[DATA — start]

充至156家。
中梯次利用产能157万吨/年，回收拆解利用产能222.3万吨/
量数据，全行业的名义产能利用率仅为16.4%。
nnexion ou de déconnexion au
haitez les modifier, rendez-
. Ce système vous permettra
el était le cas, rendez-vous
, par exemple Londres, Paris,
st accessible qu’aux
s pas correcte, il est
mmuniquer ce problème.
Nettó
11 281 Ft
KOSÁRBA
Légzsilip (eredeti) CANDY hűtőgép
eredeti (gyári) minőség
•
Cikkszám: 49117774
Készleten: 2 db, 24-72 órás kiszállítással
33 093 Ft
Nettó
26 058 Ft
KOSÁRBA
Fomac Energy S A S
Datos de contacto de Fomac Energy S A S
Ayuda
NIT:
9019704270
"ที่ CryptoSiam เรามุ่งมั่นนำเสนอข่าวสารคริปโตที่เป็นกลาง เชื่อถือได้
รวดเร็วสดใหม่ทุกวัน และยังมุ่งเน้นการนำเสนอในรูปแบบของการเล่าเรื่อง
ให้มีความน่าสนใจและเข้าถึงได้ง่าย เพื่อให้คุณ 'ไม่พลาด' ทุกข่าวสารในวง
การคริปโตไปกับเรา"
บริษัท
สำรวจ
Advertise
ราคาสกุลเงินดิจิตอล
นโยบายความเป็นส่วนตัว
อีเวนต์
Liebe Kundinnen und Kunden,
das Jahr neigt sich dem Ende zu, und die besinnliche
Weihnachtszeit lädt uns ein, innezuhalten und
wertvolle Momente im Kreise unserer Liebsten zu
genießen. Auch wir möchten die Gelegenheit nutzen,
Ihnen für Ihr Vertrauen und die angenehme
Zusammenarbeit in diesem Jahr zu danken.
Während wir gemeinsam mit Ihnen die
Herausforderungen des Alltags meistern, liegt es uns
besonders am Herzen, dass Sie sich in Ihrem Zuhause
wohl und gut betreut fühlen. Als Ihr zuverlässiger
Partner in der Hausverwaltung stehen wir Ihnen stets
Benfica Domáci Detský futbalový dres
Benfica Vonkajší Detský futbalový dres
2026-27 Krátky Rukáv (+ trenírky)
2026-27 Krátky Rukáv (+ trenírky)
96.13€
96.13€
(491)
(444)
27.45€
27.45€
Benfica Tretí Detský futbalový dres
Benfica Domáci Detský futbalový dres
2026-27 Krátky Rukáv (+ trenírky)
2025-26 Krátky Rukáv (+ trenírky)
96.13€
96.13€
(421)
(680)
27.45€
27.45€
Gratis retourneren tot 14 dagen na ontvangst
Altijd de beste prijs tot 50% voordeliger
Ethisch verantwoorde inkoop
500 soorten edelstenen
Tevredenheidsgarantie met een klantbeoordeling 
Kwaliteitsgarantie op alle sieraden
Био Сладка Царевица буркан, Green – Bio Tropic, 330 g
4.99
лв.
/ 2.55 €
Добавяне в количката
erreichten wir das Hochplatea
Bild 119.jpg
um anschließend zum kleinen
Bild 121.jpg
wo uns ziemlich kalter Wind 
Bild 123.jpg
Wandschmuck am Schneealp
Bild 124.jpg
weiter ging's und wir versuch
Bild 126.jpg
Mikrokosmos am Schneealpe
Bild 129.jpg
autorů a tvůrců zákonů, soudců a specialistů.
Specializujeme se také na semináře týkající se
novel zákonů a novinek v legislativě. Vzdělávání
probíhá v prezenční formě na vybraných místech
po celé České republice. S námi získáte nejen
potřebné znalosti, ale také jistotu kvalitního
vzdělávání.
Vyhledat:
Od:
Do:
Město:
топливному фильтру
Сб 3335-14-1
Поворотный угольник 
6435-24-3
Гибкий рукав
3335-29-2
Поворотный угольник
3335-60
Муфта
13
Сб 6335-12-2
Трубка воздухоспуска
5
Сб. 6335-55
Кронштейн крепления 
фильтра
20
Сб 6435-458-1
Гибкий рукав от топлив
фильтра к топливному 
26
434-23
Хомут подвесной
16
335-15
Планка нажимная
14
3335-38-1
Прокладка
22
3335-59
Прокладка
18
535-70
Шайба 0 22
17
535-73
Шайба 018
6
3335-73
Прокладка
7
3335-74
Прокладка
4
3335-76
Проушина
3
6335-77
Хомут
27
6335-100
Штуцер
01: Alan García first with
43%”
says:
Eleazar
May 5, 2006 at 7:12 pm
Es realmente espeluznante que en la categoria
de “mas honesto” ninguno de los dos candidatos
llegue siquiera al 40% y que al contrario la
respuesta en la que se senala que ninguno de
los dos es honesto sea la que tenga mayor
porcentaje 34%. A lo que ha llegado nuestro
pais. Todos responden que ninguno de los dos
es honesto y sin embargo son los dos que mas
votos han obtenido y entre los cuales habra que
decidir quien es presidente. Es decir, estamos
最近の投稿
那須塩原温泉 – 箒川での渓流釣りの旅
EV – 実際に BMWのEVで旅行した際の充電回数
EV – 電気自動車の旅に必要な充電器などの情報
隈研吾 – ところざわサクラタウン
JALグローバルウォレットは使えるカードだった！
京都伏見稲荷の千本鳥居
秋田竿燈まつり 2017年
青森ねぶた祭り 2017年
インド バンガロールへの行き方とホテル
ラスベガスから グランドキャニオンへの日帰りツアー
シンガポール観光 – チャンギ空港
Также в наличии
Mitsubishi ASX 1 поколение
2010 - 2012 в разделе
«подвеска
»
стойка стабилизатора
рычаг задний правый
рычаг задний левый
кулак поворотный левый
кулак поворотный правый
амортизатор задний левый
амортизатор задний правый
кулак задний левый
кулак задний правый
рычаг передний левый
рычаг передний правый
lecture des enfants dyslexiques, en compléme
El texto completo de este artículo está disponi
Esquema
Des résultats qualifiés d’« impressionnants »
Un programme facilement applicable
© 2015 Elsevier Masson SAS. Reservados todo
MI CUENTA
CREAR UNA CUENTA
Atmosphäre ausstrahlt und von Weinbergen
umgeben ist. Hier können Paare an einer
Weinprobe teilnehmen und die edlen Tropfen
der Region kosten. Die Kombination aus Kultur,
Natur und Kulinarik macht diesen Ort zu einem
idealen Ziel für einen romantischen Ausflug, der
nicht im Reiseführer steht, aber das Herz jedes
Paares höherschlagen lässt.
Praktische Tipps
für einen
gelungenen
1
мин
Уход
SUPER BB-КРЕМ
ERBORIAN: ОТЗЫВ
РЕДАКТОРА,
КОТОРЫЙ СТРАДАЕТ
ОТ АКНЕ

[DATA — finish]

### WHAT IS BEING ASKED
If a line in the entries contains "eredeti", copy it.

### THE COMPLETED TASK
Légzsilip (eredeti) CANDY hűtőgép
eredeti (gyári) minőség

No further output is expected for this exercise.